### Provided information ###

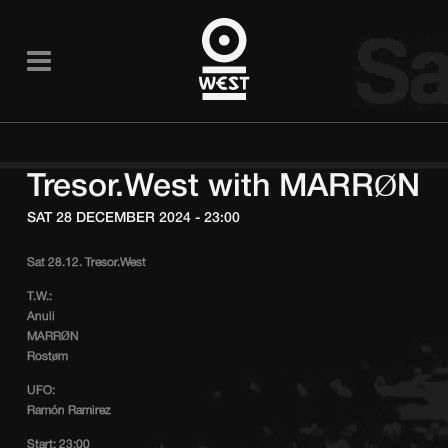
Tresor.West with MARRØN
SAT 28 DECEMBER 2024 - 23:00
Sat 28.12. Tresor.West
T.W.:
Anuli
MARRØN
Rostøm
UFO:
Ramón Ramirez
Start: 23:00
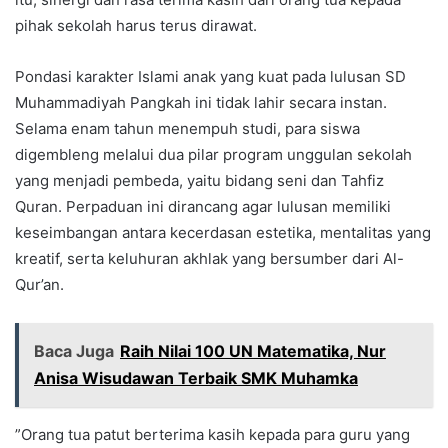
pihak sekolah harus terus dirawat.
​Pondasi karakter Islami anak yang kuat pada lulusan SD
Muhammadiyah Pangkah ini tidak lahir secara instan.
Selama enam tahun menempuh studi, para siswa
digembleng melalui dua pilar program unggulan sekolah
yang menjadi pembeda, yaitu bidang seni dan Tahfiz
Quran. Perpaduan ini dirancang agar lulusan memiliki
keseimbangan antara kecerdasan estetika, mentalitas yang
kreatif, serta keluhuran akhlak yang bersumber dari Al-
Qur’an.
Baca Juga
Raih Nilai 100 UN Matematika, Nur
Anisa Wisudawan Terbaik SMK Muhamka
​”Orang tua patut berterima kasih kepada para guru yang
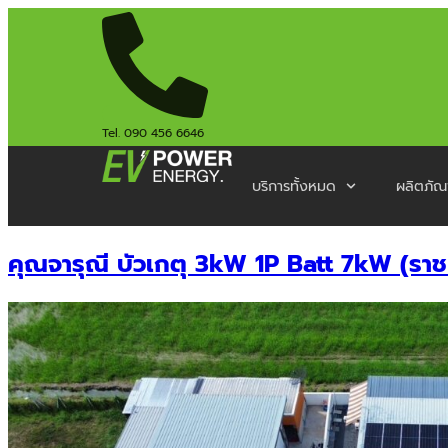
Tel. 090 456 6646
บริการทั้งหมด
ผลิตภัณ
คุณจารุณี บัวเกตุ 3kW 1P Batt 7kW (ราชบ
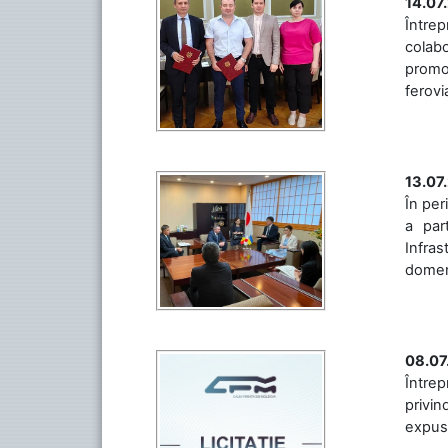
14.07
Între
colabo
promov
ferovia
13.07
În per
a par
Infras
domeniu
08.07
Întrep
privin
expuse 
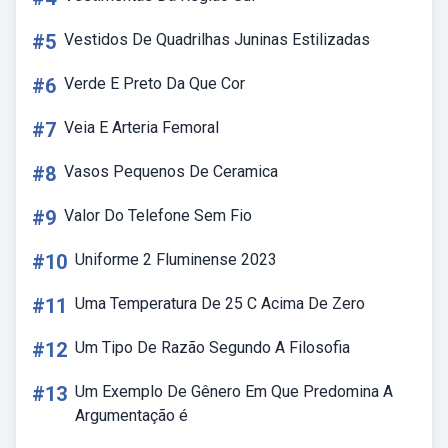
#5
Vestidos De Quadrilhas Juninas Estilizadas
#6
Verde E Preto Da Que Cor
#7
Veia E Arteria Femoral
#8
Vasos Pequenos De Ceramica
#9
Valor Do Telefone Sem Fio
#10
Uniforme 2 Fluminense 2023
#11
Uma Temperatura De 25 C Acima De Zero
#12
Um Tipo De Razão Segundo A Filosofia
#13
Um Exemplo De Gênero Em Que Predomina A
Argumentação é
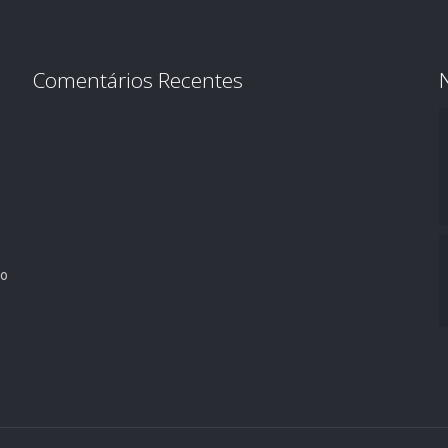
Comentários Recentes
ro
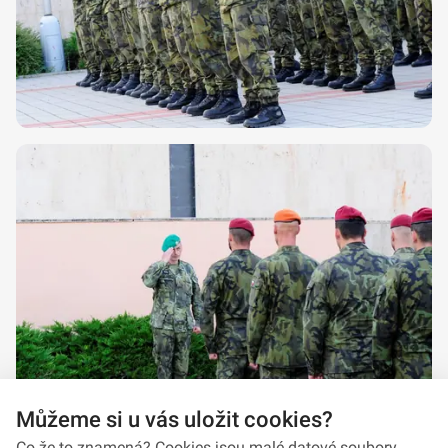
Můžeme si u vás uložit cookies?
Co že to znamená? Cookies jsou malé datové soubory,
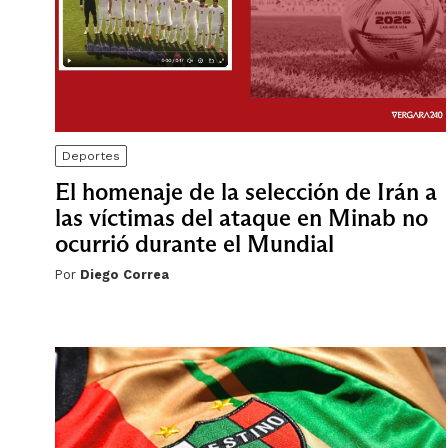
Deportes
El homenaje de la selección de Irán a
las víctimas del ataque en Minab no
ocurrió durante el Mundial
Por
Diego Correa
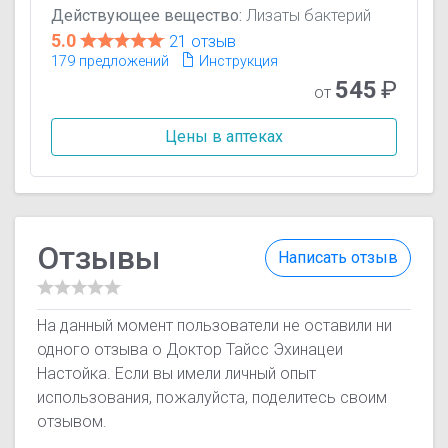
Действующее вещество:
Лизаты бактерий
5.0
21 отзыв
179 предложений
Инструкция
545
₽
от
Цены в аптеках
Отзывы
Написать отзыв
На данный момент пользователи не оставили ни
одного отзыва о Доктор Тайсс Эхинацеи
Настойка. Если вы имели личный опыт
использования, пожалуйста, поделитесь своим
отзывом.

###

■ Job:
Copy every line above word for word, leaving out the pictures.

■ Solved exercise:
Tresor.West with MARRØN
SAT 28 DECEMBER 2024 - 23:00
Sat 28.12. Tresor.West
T.W.:
Anuli
MARRØN
Rostøm
UFO:
Ramón Ramirez
Start: 23:00
pihak sekolah harus terus dirawat.
​Pondasi karakter Islami anak yang kuat pada lulusan SD
Muhammadiyah Pangkah ini tidak lahir secara instan.
Selama enam tahun menempuh studi, para siswa
digembleng melalui dua pilar program unggulan sekolah
yang menjadi pembeda, yaitu bidang seni dan Tahfiz
Quran. Perpaduan ini dirancang agar lulusan memiliki
keseimbangan antara kecerdasan estetika, mentalitas yang
kreatif, serta keluhuran akhlak yang bersumber dari Al-
Qur’an.
Baca Juga
Raih Nilai 100 UN Matematika, Nur
Anisa Wisudawan Terbaik SMK Muhamka
​”Orang tua patut berterima kasih kepada para guru yang
Tel. 090 456 6646
บริการทั้งหมด
ผลิตภัณ
คุณจารุณี บัวเกตุ 3kW 1P Batt 7kW (ราชบ
14.07
Între
colabo
promov
ferovia
13.07
În per
a par
Infras
domeniu
08.07
Întrep
privin
expuse 
#5
Vestidos De Quadrilhas Juninas Estilizadas
#6
Verde E Preto Da Que Cor
#7
Veia E Arteria Femoral
#8
Vasos Pequenos De Ceramica
#9
Valor Do Telefone Sem Fio
#10
Uniforme 2 Fluminense 2023
#11
Uma Temperatura De 25 C Acima De Zero
#12
Um Tipo De Razão Segundo A Filosofia
#13
Um Exemplo De Gênero Em Que Predomina A
Argumentação é
Comentários Recentes
ro
Můžeme si u vás uložit cookies?
Co že to znamená? Cookies jsou malé datové soubory,
Deportes
El homenaje de la selección de Irán a
las víctimas del ataque en Minab no
ocurrió durante el Mundial
Por
Diego Correa
Действующее вещество:
Лизаты бактерий
5.0
21 отзыв
179 предложений
Инструкция
545
₽
от
Цены в аптеках
Отзывы
Написать отзыв
На данный момент пользователи не оставили ни
одного отзыва о Доктор Тайсс Эхинацеи
Настойка. Если вы имели личный опыт
использования, пожалуйста, поделитесь своим
отзывом.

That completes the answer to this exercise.